_INSTRUCTIONS TO FOLLOW:_
Search term "Source": copy each line of the records that contains it.
- Opening Delimiter -
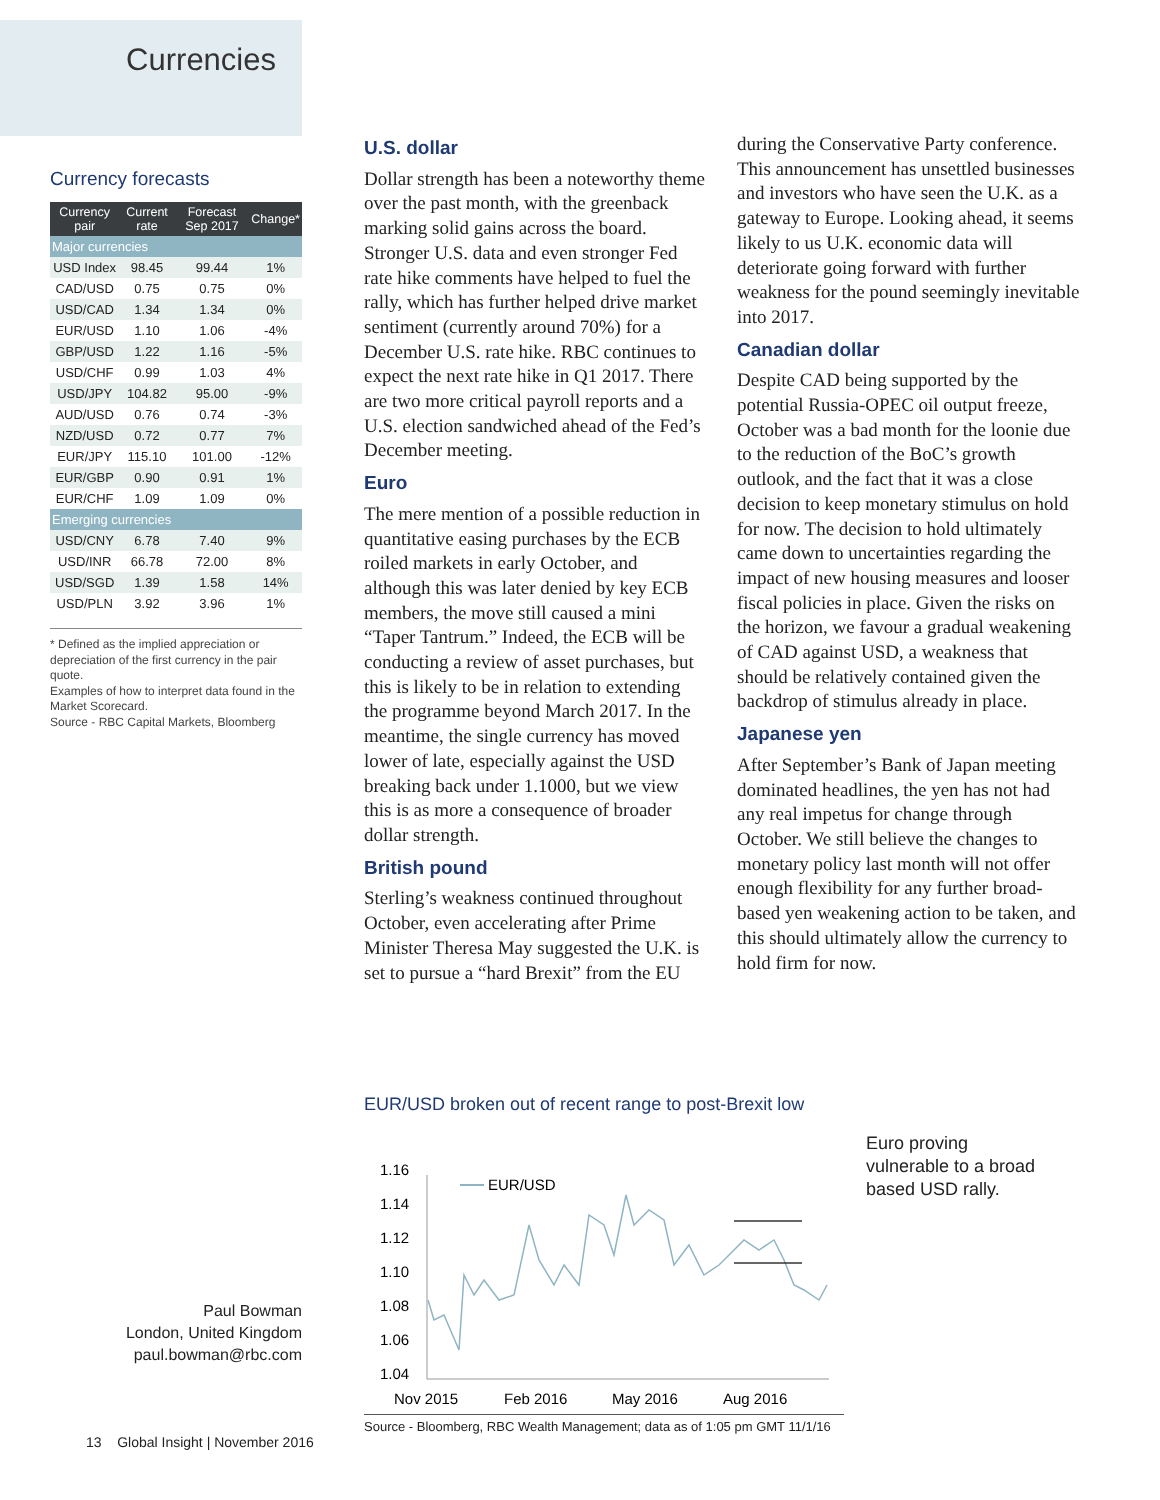Currencies
Currency forecasts
| Currency pair | Current rate | Forecast Sep 2017 | Change* |
| --- | --- | --- | --- |
| Major currencies | | | |
| USD Index | 98.45 | 99.44 | 1% |
| CAD/USD | 0.75 | 0.75 | 0% |
| USD/CAD | 1.34 | 1.34 | 0% |
| EUR/USD | 1.10 | 1.06 | -4% |
| GBP/USD | 1.22 | 1.16 | -5% |
| USD/CHF | 0.99 | 1.03 | 4% |
| USD/JPY | 104.82 | 95.00 | -9% |
| AUD/USD | 0.76 | 0.74 | -3% |
| NZD/USD | 0.72 | 0.77 | 7% |
| EUR/JPY | 115.10 | 101.00 | -12% |
| EUR/GBP | 0.90 | 0.91 | 1% |
| EUR/CHF | 1.09 | 1.09 | 0% |
| Emerging currencies | | | |
| USD/CNY | 6.78 | 7.40 | 9% |
| USD/INR | 66.78 | 72.00 | 8% |
| USD/SGD | 1.39 | 1.58 | 14% |
| USD/PLN | 3.92 | 3.96 | 1% |
* Defined as the implied appreciation or depreciation of the first currency in the pair quote.
Examples of how to interpret data found in the Market Scorecard.
Source - RBC Capital Markets, Bloomberg
U.S. dollar
Dollar strength has been a noteworthy theme over the past month, with the greenback marking solid gains across the board. Stronger U.S. data and even stronger Fed rate hike comments have helped to fuel the rally, which has further helped drive market sentiment (currently around 70%) for a December U.S. rate hike. RBC continues to expect the next rate hike in Q1 2017. There are two more critical payroll reports and a U.S. election sandwiched ahead of the Fed’s December meeting.
Euro
The mere mention of a possible reduction in quantitative easing purchases by the ECB roiled markets in early October, and although this was later denied by key ECB members, the move still caused a mini “Taper Tantrum.” Indeed, the ECB will be conducting a review of asset purchases, but this is likely to be in relation to extending the programme beyond March 2017. In the meantime, the single currency has moved lower of late, especially against the USD breaking back under 1.1000, but we view this is as more a consequence of broader dollar strength.
British pound
Sterling’s weakness continued throughout October, even accelerating after Prime Minister Theresa May suggested the U.K. is set to pursue a “hard Brexit” from the EU during the Conservative Party conference. This announcement has unsettled businesses and investors who have seen the U.K. as a gateway to Europe. Looking ahead, it seems likely to us U.K. economic data will deteriorate going forward with further weakness for the pound seemingly inevitable into 2017.
Canadian dollar
Despite CAD being supported by the potential Russia-OPEC oil output freeze, October was a bad month for the loonie due to the reduction of the BoC’s growth outlook, and the fact that it was a close decision to keep monetary stimulus on hold for now. The decision to hold ultimately came down to uncertainties regarding the impact of new housing measures and looser fiscal policies in place. Given the risks on the horizon, we favour a gradual weakening of CAD against USD, a weakness that should be relatively contained given the backdrop of stimulus already in place.
Japanese yen
After September’s Bank of Japan meeting dominated headlines, the yen has not had any real impetus for change through October. We still believe the changes to monetary policy last month will not offer enough flexibility for any further broad-based yen weakening action to be taken, and this should ultimately allow the currency to hold firm for now.
EUR/USD broken out of recent range to post-Brexit low
1.16
1.14
1.12
1.10
1.08
1.06
1.04
EUR/USD
Nov 2015
Feb 2016
May 2016
Aug 2016
Source - Bloomberg, RBC Wealth Management; data as of 1:05 pm GMT 11/1/16
Euro proving
vulnerable to a broad
based USD rally.
Paul Bowman
London, United Kingdom
paul.bowman@rbc.com
13 Global Insight | November 2016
- Closing Delimiter -
_TASK ANSWER:_
Source - RBC Capital Markets, Bloomberg
Source - Bloomberg, RBC Wealth Management; data as of 1:05 pm GMT 11/1/16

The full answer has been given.